A : ['how', 'are', 'you']
B : ['another', 'young', 'man']

A : ['where', 'are', 'you', 'going']
B : ['to', 'complete', 'my', 'cure', 'i', 'am', 'just', 'hiding']

A : ['you', 'look', 'great']
B : ['thanks', 'i', 'just', 'get', 'into', 'this', 'calling', 'jake']

A : ['good', 'night']
B : ['good', 'night']



## Response properly


第 1 個對話場景 : B 今天早上要去 A (Late) 的家開聖誕轟趴，可是萬萬沒想到他媽媽需要出門買菜，叫他照顧年幼的弟弟，結果快到中午才趕到Late的家，B進了A家門後，開始了這段對話。

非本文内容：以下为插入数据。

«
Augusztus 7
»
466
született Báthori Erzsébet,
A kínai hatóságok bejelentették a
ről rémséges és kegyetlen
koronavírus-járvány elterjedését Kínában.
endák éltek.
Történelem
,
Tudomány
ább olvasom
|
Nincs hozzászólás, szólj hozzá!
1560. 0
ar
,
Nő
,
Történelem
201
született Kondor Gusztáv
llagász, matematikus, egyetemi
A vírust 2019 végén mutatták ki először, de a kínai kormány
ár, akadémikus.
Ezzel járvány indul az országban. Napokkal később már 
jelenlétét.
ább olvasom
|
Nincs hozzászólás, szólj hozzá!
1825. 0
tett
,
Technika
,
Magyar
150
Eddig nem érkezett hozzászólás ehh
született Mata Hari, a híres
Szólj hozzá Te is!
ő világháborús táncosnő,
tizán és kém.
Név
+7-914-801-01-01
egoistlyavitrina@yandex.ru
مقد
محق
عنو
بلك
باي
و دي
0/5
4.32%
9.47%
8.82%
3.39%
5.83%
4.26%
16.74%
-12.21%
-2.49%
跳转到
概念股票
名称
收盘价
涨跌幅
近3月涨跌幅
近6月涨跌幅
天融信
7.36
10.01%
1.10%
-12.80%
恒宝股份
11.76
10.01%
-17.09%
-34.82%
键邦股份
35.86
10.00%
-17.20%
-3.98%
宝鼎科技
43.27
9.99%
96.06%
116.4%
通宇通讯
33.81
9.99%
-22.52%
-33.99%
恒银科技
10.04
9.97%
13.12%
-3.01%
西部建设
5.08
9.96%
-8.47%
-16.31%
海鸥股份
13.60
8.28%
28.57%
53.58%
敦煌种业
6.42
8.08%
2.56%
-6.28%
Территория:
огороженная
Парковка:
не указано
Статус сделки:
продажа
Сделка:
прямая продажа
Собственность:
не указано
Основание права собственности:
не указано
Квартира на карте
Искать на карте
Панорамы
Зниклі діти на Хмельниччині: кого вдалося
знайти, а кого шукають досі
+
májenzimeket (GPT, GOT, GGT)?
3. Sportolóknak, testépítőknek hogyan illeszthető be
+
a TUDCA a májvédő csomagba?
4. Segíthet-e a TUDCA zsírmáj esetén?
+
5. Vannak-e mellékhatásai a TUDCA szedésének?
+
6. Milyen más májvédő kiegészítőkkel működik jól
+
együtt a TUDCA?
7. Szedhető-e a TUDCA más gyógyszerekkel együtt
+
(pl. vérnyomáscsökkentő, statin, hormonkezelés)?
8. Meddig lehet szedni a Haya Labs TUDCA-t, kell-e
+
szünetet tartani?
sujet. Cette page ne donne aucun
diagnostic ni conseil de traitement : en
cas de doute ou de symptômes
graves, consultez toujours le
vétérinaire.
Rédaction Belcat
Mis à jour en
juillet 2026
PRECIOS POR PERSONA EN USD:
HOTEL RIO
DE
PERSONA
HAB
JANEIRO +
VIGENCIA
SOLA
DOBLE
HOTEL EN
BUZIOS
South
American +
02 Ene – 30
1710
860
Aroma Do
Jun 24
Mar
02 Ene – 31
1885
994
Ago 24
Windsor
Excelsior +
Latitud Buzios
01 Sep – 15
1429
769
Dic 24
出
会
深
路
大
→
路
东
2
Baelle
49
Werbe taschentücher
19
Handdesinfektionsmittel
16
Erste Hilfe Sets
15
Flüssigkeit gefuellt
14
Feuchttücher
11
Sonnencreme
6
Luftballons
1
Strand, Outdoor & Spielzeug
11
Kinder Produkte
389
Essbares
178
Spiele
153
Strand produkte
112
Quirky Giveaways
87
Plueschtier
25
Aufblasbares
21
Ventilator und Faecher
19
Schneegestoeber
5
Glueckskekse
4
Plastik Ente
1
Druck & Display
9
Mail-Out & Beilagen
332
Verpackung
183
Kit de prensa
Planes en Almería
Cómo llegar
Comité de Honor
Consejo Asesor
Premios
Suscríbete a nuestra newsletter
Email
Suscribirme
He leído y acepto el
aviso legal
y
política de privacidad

第 2 個對話場景 : B可能是老年癡呆，A是醫生看他最近回答有沒有進步........QQ 掰不下去。

第 3 個對話場景 : A和B在醫院外面遇到，A就問"where are you going"，B就說"to complete my cure i am just hiding "。因為A和B是麻吉，B就把他隱瞞已久的病情跟A講。

第 4 個對話場景 : A在路上看到B，B頂著一頭酷炫的頭髮，A就說"you look great"，B就說 "thanks i just get into this calling jake" 謝謝我才剛進去這間理髮店叫jake。

第 5 個對話場景 : A和B是正在講電話的情侶，最後準備要睡時，他們就互道晚安，掛了電話。